10. Appellanten betogen dat verweerder zich ten onrechte op het standpunt heeft gesteld dat appellanten hebben ingestemd met een gedeeltelijke vergoeding van de kosten voor behandeling in BCH. Zij hebben immers rechtsmiddelen aangewend tegen de aanwijzingsbeschikking. Voorts heeft verweerder volgens appellanten zich ten onrechte op het standpunt heeft gesteld dat de behandelingen in EMC met een redelijke kans van succes hadden kunnen worden uitgevoerd.
11. Niet in geschil is dat de medische behandelingen in overleg met verweerder hebben plaatsgevonden, voordat verweerder daartoe een medische instelling had aangewezen.
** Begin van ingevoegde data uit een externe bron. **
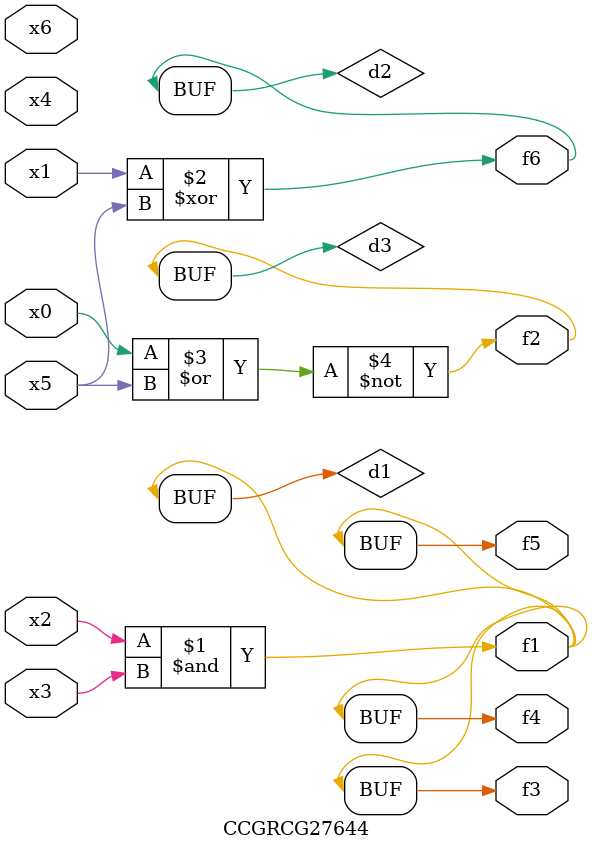
<source format=v>
module CCGRCG27644(
	input x0, x1, x2, x3, x4, x5, x6,
	output f1, f2, f3, f4, f5, f6
);

	wire d1, d2, d3;

	and (d1, x2, x3);
	xor (d2, x1, x5);
	nor (d3, x0, x5);
	assign f1 = d1;
	assign f2 = d3;
	assign f3 = d1;
	assign f4 = d1;
	assign f5 = d1;
	assign f6 = d2;
endmodule

</source>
De medische behandelingen hebben, conform de door appellanten ingediende verzoeken daartoe, in BMC plaatsgevonden. Zoals hiervoor onder 8. is overwogen, heeft verweerder de aanwijzingsbeschikking tot behandeling in EMC terecht en op goede gronden gegeven. Gelet hierop, heeft verweerder terecht en op goede gronden bij de restitutiebeschikking op grond van artikel 25, tweede lid, Lazv vergoed de kosten, die zouden zijn vergoed ingeval van behandeling in EMC. Het betoog faalt.
12. De beroepen zijn ongegrond. Voor een proceskostenveroordeling bestaat geen aanleiding.

DE BESLISSING

De rechter in dit gerecht:
verklaart de beroepen ongegrond.
Deze uitspraak is gegeven door mr. M.E.B. de Haseth, rechter in dit gerecht, en werd uitgesproken ter openbare terechtzitting van 9 mei 2022, in tegenwoordigheid van de griffier.
Tegen deze uitspraak kunnen beide partijen binnen zes weken na dagtekening van deze uitspraak hoger beroep instellen bij het Gemeenschappelijk Hof van Justitie (LAR-zaken).
Het hogerberoepschrift moet worden ingediend bij de griffie van dit Gerecht.
U wordt verzocht bij het indienen van het hogerberoepschrift het volgende in acht te nemen:
1. Leg bij het hogerberoepschrift een afschrift over van deze uitspraak;
2. Onderteken het hogerberoepschrift en vermeld het volgende:
a. de naam en het adres van de indiener of de gemachtigde,
b. de dag van ondertekening,
c. waartegen u in hoger beroep komt,
d. waarom u het niet eens bent met deze uitspraak (de gronden van het hoger beroep).
Voor het instellen van hoger beroep is een griffierecht van Afl. 75 verschuldigd.